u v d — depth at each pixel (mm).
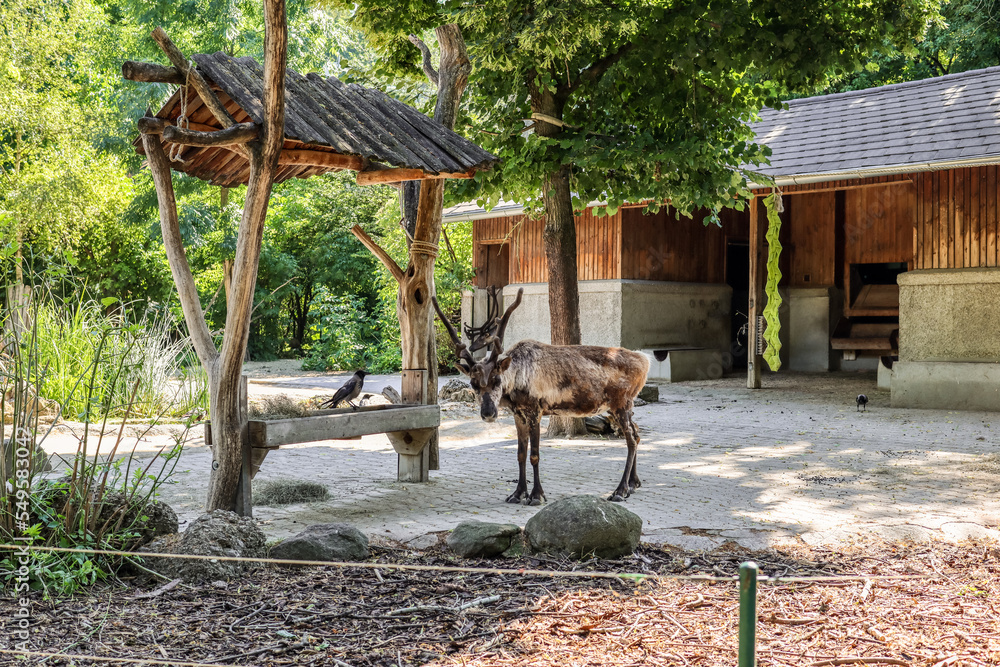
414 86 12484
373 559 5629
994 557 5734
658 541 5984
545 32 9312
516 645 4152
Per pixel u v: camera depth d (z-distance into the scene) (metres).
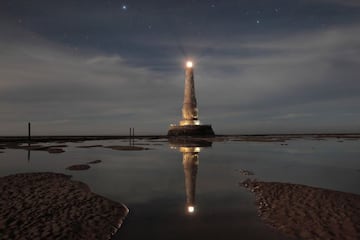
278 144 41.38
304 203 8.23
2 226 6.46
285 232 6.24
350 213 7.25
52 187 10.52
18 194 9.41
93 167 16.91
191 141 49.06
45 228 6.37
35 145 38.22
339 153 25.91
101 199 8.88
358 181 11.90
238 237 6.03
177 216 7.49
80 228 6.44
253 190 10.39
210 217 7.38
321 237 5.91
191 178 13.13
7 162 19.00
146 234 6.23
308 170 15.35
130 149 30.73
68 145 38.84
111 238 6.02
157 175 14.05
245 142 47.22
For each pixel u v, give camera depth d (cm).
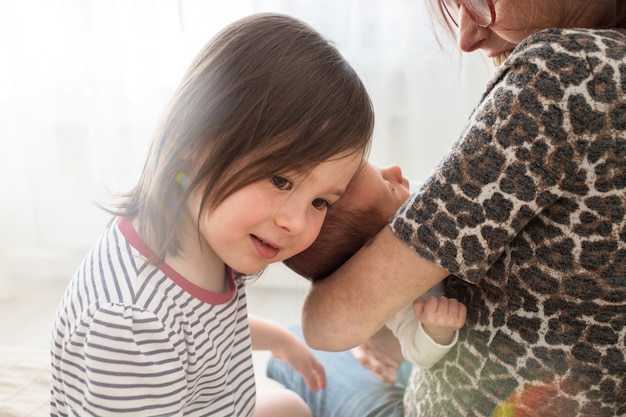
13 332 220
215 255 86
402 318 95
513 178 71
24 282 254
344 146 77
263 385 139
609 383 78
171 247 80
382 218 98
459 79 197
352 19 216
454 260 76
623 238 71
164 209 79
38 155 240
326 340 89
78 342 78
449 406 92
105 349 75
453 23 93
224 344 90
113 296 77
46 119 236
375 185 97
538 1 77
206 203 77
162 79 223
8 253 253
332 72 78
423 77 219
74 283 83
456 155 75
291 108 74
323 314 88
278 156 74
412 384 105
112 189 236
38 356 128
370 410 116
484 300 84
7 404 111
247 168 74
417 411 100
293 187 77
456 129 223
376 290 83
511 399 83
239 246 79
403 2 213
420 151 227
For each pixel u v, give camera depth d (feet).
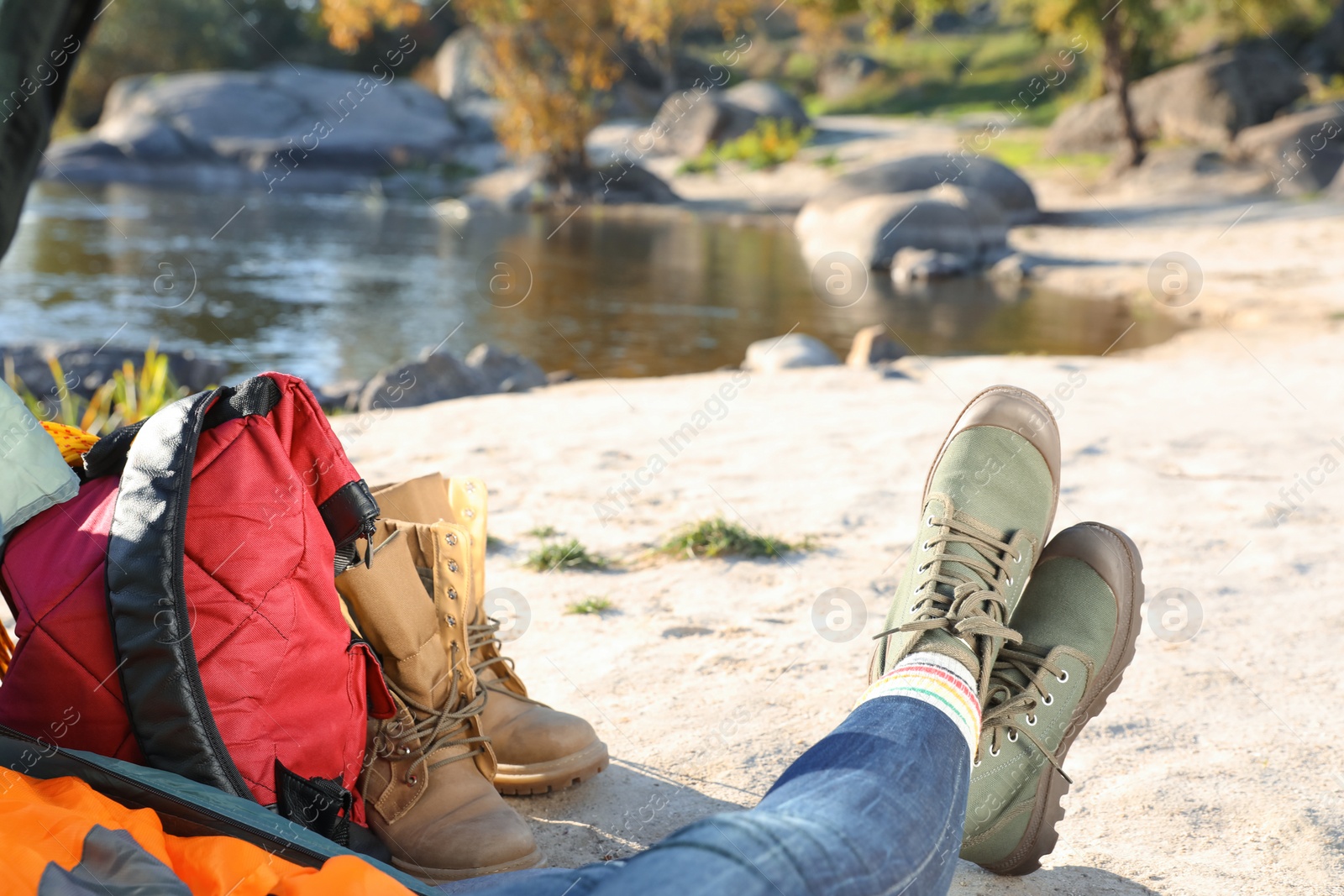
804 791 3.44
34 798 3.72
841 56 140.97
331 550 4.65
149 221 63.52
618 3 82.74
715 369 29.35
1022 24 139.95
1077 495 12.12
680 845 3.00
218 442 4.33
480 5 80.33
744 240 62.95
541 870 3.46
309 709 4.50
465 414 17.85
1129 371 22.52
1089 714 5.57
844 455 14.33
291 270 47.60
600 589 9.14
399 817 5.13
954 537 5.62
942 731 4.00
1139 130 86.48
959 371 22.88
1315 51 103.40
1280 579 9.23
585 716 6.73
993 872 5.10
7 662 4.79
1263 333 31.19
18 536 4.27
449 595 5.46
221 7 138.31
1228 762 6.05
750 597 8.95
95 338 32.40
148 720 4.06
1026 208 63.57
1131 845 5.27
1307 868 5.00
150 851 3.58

...

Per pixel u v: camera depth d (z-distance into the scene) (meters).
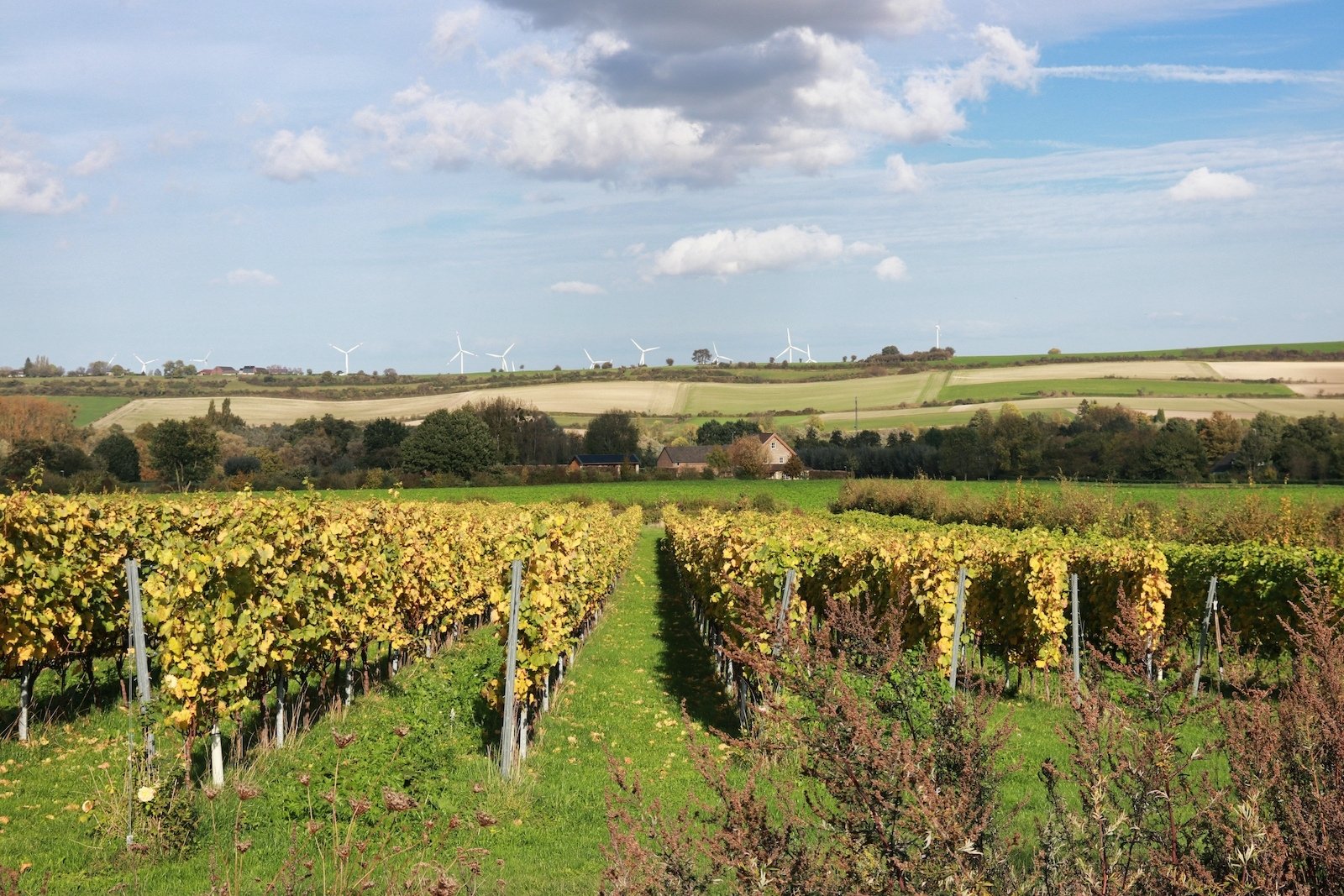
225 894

Exercise aim: Transcribe the records above exactly, beginning at the line that contains "221 7 138.31" and ending with the line that contains "150 851 3.58", both included, and nothing else.

Result:
221 7 138.31
1228 762 6.05
750 597 8.95
95 338 32.40
148 720 4.06
1026 208 63.57
1131 845 5.27
1307 868 5.00
150 851 3.58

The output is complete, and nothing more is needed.